_TRAVAIL DEMANDÉ_.
(a) Dans le texte sur la pause repas, récrivez sous forme de liste plus courte le paragraphe qui commence par « Toutefois, malgré cette conclusion », sans perdre ses faits principaux.
(b) Relevez tous les intertitres qui suivent « Enseignements pour les employeurs » dans le texte sur la pause repas, jusqu'à « Conclusion » non compris.
(c) Recopiez tel quel le passage du texte sur la pause repas, de « Ce que dit la » à « et 13 h 30. ».

_TEXTE PRÉSENTÉ_.
##########
Un salarié contestait le fait qu’on ne lui ait pas accordé de pause repas le 13 octobre 2023. Il soutenait que, conformément à la convention collective, il aurait dû être autorisé à interrompre son travail pour prendre une pause de 30 minutes dans la plage horaire prévue.
De son côté, l’employeur invoquait les contraintes de production et faisait valoir qu’en pratique, les salariés prennent leur repas dans leur véhicule, sans interruption de travail, mais en étant rémunérés pour cette période.
Ce que dit la Loi… et ce que change la convention
L’article 79 de la Loi sur les normes du travail (LNT) impose à l’employeur de permettre une pause repas de 30 minutes après cinq heures de travail consécutives. Il précise également que si le salarié ne peut quitter son poste, cette période doit être rémunérée.
Cependant, l’arbitre souligne que les parties ont volontairement écarté l’application du deuxième alinéa de l’article 79 LNT en négociant une disposition spécifique dans la convention. Cette clause ne prévoit pas la possibilité pour l’employeur de retenir un salarié à son poste pendant la pause, même en le rémunérant. Ainsi, la pause doit être prise en arrêt de travail entre 11 h 30 et 13 h 30.
La position de l’arbitre
L’arbitre conclut que l’article 11.4 est clair, non ambigu et qu’il ne permet aucune exception fondée sur les besoins de l’entreprise. L’employeur ne peut donc pas décider unilatéralement de ne pas accorder la pause.
Toutefois, malgré cette conclusion, le grief a été rejeté sur la base de la théorie de l’estoppel. En effet, la preuve a démontré que depuis plusieurs années, la pratique de ne pas interrompre le travail pour la pause était connue, tolérée et appliquée sans objection par le syndicat. L’employeur pouvait donc raisonnablement croire que cette façon de faire était acceptée.
Ainsi, même si l’interprétation du texte conventionnel donnait raison au salarié, le grief a été déclaré inadmissible à l’arbitrage.
Enseignements pour les employeurs
Respect du texte de la convention collective
Une clause claire s’applique telle quelle, même si elle est plus exigeante que les normes minimales prévues par la LNT. L’employeur ne peut invoquer son droit de gérance pour la modifier ou la contourner.
La pratique ne remplace pas la convention
Une pratique tolérée pendant des années peut toutefois avoir des effets juridiques. Dans cette affaire, la tolérance syndicale à l’égard d’une pratique non conforme a permis à l’employeur d’opposer avec succès une défense fondée sur l’estoppel.
L’importance d’agir en amont
Si une clause conventionnelle devient difficile à appliquer, il faut en discuter et, au besoin, en renégocier les termes lors des prochaines négociations. Continuer une pratique non conforme sans obtenir d’entente explicite demeure risqué.
Clarification du rôle du répartiteur
L’article 11.4 prévoit que c’est le répartiteur qui détermine l’heure exacte de la pause, et non le salarié. Cette responsabilité doit être exercée activement, sinon on risque de créer des zones grises dans l’application.
Conclusion
Cette décision décision confirme l’importance de suivre fidèlement les conventions collectives et de ne pas s’appuyer uniquement sur des pratiques, même bien ancrées, pour justifier des écarts.
Elle met également en lumière les limites du droit de gérance face à des clauses claires, et l’effet juridique que peut avoir la tolérance prolongée d’une situation contraire au texte négocié.
Pour toute situation semblable, il est recommandé de consulter un conseiller en relations de travail afin d’évaluer les risques juridiques et de mieux encadrer vos pratiques.
##########
_DONNÉES FOURNIES_.
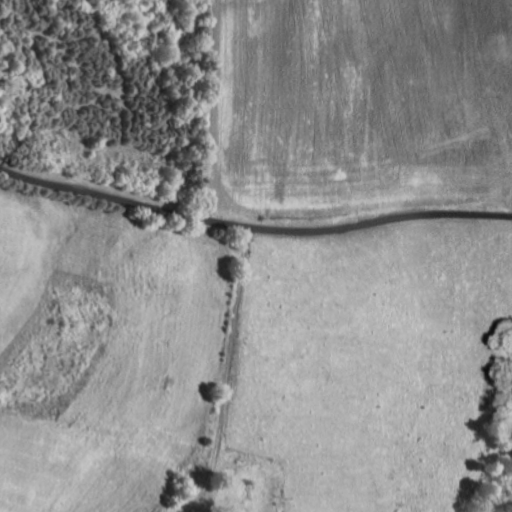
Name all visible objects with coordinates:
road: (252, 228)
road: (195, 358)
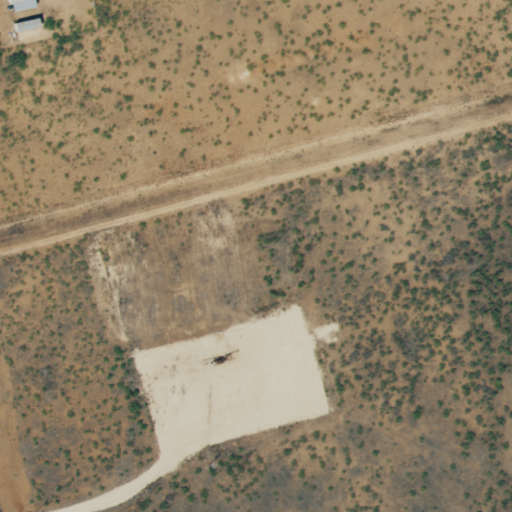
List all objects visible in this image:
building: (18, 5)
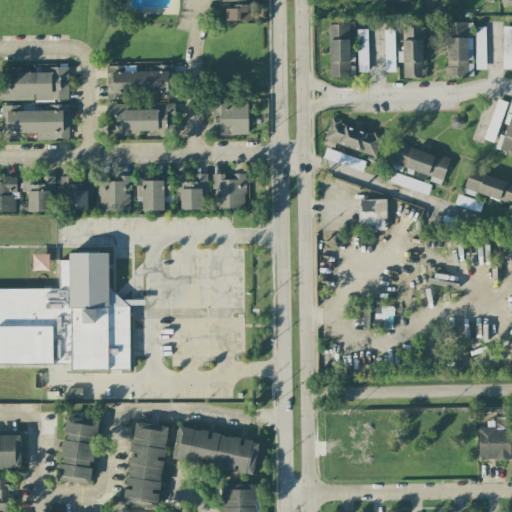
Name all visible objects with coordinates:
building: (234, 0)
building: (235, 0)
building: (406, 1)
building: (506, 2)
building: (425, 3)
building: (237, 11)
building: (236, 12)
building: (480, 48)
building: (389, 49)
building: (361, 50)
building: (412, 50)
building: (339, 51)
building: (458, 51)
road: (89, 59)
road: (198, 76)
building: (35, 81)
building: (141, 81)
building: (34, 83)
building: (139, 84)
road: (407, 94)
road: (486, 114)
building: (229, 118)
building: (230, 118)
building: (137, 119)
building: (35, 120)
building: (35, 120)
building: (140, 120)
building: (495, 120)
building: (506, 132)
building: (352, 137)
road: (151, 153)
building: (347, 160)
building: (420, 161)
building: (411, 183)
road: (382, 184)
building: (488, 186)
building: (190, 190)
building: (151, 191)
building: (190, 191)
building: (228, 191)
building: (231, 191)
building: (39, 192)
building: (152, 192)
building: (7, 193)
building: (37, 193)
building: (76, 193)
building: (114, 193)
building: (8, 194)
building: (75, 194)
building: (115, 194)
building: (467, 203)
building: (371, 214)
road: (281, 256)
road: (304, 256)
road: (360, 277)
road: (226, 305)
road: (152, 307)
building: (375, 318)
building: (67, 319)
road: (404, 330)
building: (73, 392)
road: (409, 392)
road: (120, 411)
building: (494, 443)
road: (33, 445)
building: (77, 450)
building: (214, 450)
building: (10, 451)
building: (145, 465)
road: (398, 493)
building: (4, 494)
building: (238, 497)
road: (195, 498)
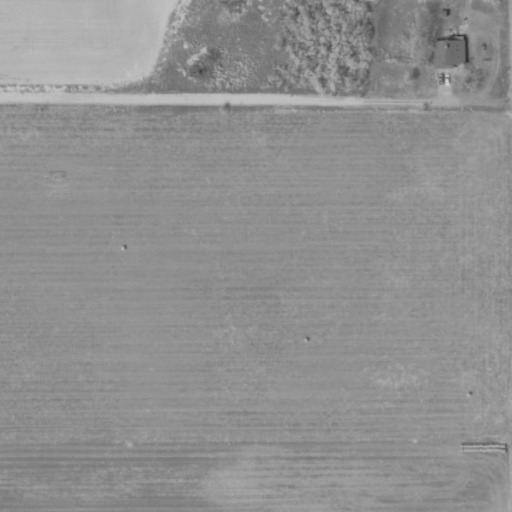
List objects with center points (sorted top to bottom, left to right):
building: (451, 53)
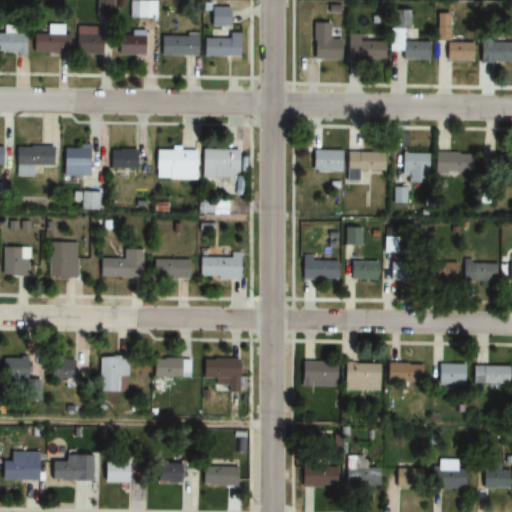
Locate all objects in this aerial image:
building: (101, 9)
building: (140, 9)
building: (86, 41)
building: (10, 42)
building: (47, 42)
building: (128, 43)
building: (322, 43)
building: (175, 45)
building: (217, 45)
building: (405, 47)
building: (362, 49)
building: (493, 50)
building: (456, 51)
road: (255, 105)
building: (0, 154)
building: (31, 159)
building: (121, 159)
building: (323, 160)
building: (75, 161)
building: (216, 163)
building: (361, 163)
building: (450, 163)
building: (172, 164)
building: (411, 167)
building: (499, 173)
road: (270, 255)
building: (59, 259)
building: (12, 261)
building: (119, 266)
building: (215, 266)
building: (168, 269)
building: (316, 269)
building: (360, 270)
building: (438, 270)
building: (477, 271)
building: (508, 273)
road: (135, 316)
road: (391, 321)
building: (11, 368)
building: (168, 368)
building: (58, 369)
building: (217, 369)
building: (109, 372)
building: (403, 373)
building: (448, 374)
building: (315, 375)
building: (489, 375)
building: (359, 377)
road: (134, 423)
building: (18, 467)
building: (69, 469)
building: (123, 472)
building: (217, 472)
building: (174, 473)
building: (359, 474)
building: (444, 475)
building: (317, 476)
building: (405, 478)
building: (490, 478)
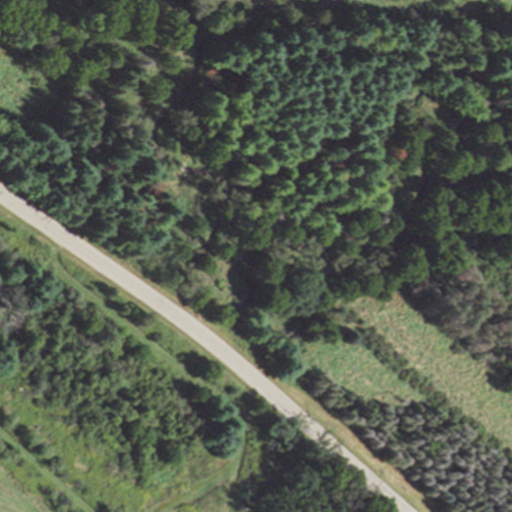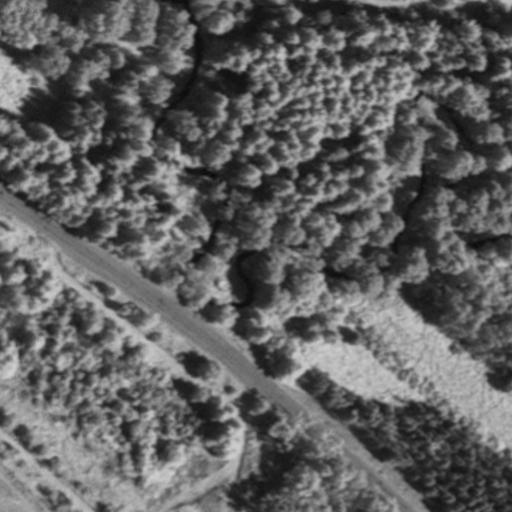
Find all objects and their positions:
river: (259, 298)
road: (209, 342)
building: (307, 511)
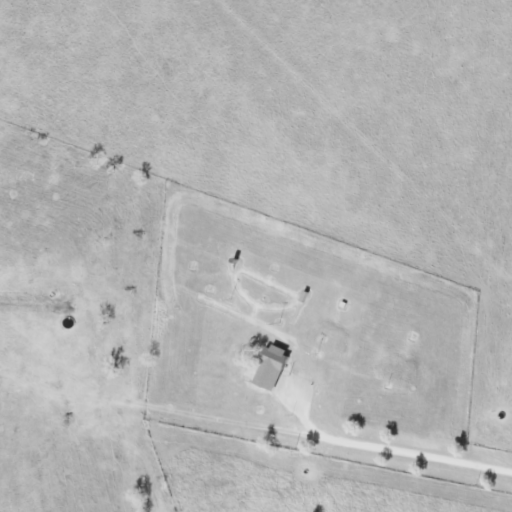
##########
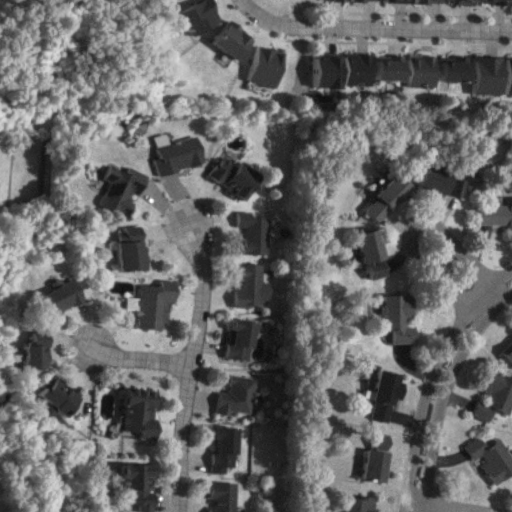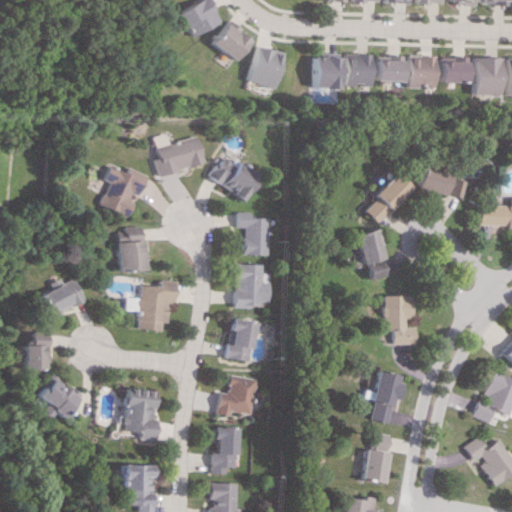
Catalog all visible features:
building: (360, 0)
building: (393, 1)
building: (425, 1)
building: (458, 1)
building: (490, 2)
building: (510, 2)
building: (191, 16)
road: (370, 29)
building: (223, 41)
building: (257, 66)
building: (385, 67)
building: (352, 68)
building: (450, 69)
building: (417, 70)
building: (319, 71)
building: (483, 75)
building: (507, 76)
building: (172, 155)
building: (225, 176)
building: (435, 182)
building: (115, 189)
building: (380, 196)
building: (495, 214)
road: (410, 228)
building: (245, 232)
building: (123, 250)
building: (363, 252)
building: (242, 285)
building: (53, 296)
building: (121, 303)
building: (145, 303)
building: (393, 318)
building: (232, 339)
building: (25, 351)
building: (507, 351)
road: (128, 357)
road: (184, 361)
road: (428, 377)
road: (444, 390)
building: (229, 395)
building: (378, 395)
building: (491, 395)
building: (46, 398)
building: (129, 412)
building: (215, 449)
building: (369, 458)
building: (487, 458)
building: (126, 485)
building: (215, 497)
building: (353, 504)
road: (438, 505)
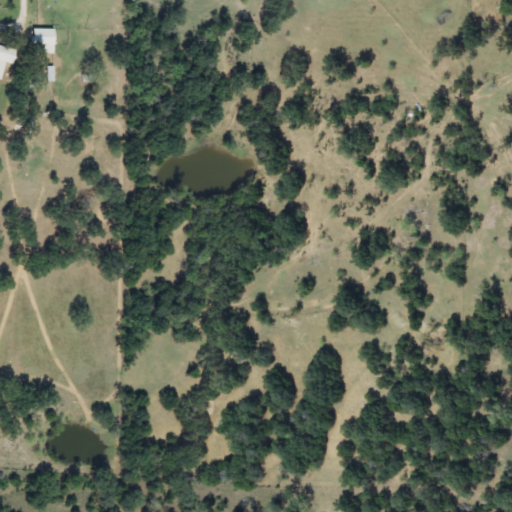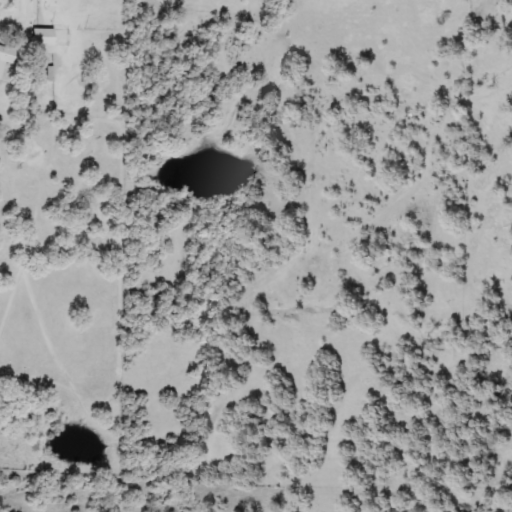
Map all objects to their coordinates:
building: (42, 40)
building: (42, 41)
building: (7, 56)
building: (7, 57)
##########
_CORRIGÉ_.
(a)
- Malgré cette conclusion, le grief a été rejeté sur la base de la théorie de l'estoppel.
- Depuis plusieurs années, la pratique de ne pas interrompre le travail pour la pause était connue, tolérée et appliquée sans objection par le syndicat.
- L'employeur pouvait donc raisonnablement croire que cette façon de faire était acceptée.

(b)
- Respect du texte de la convention collective
- La pratique ne remplace pas la convention
- L'importance d'agir en amont
- Clarification du rôle du répartiteur

(c)
Ce que dit la Loi… et ce que change la convention
L’article 79 de la Loi sur les normes du travail (LNT) impose à l’employeur de permettre une pause repas de 30 minutes après cinq heures de travail consécutives. Il précise également que si le salarié ne peut quitter son poste, cette période doit être rémunérée.
Cependant, l’arbitre souligne que les parties ont volontairement écarté l’application du deuxième alinéa de l’article 79 LNT en négociant une disposition spécifique dans la convention. Cette clause ne prévoit pas la possibilité pour l’employeur de retenir un salarié à son poste pendant la pause, même en le rémunérant. Ainsi, la pause doit être prise en arrêt de travail entre 11 h 30 et 13 h 30.